### EXERCISE PASSAGE
--
Re: How to track down inconsistent performance?

От
Tom Lane
Дата:
Ron Snyder <snyder@roguewave.com> writes:
> 'visible' is a boolean, 'product' is a varchar(30), and there are about 210K
> records in the builds table. (I don't know if it's relevant, but there are
> about 39 distinct product values.

Hmm, a rough guess would suggest that the query will be retrieving about
1/78th of the rows (unless there are statistics you haven't mentioned that
affect that).  I would think that a seqscan would be faster for this.
I would definitely think that the planner would think so --- are you
forcing enable_seqscan off?

Since you're evidently running 7.2, I'd ask for EXPLAIN ANALYZE rather
than just EXPLAIN output.  It'd be even more helpful if you are able
to catch both the fast and slow cases under EXPLAIN ANALYZE.
--
### USING THE INFORMATION
• a. Gather every line in the entries below that contains the string "edge", treating uppercase and lowercase as different.
• b. Write a continuation of the mailing-list reply about inconsistent query performance, starting after its final sentence.
--
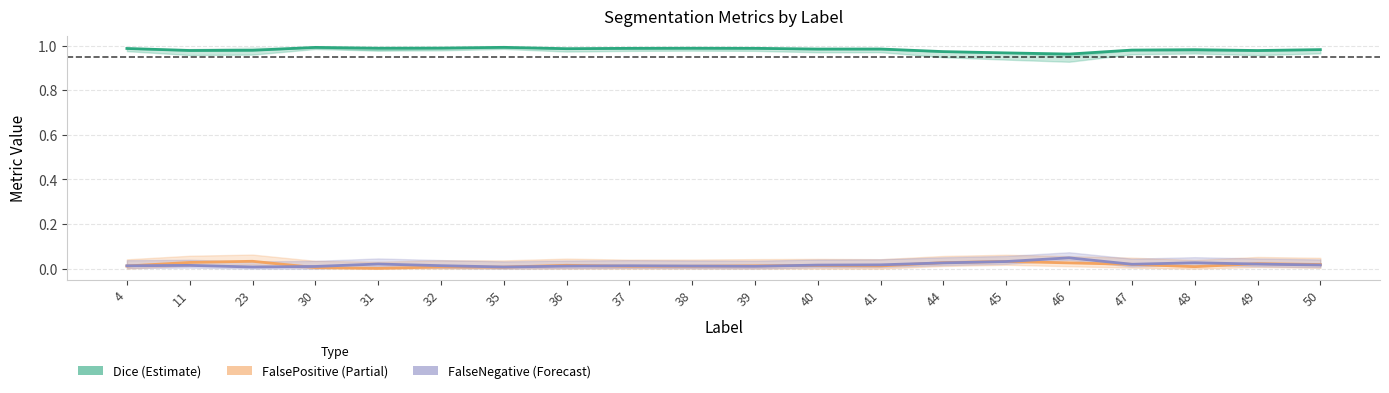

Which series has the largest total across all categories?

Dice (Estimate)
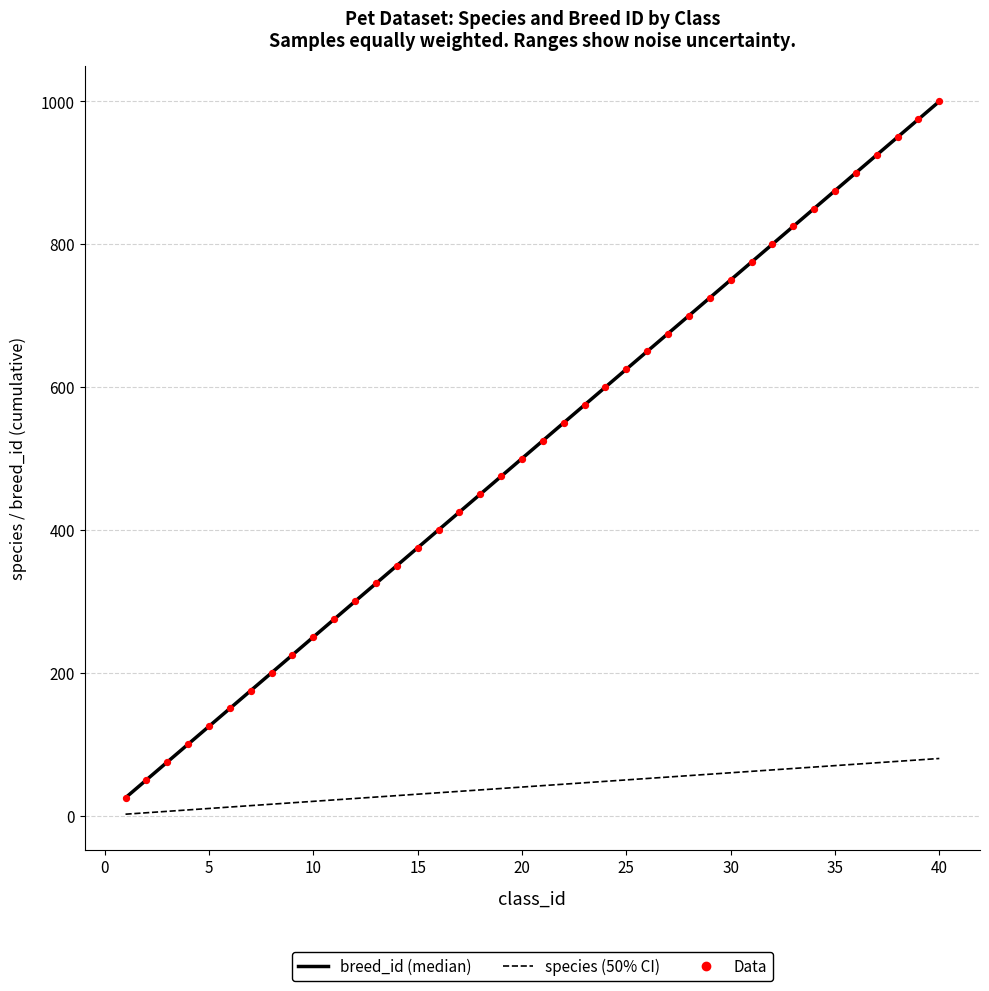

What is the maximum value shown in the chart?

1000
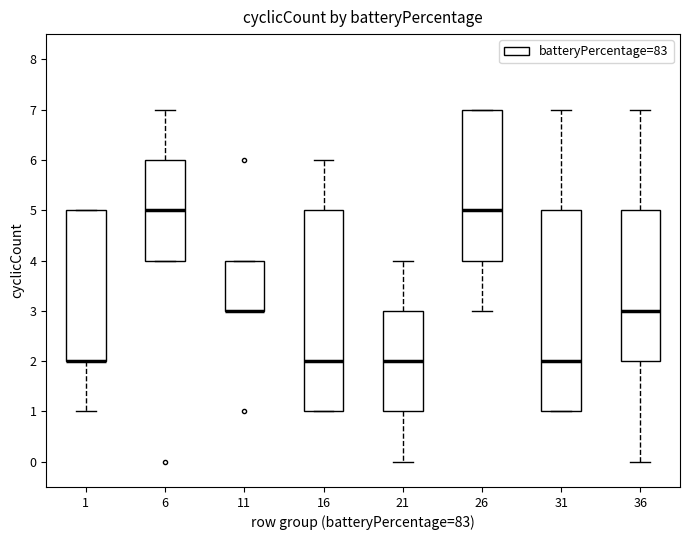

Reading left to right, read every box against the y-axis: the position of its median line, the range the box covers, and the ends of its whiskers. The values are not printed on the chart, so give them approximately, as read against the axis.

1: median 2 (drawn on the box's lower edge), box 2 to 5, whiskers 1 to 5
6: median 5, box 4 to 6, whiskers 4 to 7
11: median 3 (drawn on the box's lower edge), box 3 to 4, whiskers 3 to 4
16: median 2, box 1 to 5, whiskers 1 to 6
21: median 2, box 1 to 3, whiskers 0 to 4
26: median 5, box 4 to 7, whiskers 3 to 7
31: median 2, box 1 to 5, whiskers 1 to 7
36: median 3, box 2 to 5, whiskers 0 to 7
--
### RESPONSES IN ORDER
• a.
1: median 2 (drawn on the box's lower edge), box 2 to 5, whiskers 1 to 5
11: median 3 (drawn on the box's lower edge), box 3 to 4, whiskers 3 to 4

• b.
            regards, tom lane

Re: How to track down inconsistent performance?

От
Ron Snyder
Дата:
I learned last night that 'visible' is false in about 95% of the records.
The products are not evenly distributed either-- sourcepro_db (the previous
example) accounts for 1/2 of the records, and math (today's example) account
for 3%.

Here's the output of explain analyze-- these were executed less than 30
seconds apart.
These are: "explain analyze" the query; do the query; "explain analyze" the
query again.

bash-2.05$ time psql quickview -c "explain analyze select distinct
os,compiler,stdlibtype,threadlib from builds where product='math' and
visible=true order by 1 asc;"
NOTICE:  QUERY PLAN:

Unique  (cost=33579.50..33664.14 rows=846 width=50) (actual
time=27453.33..27478.75 rows=202 loops=1)
  ->  Sort  (cost=33579.50..33579.50 rows=8463 width=50) (actual
time=27453.32..27462.24 rows=5934 loops=1)
        ->  Index Scan using builds_visible_product on builds
(cost=0.00..32868.90 rows=8463 width=50) (actual time=0.30..27266.32
rows=5934 loops=1)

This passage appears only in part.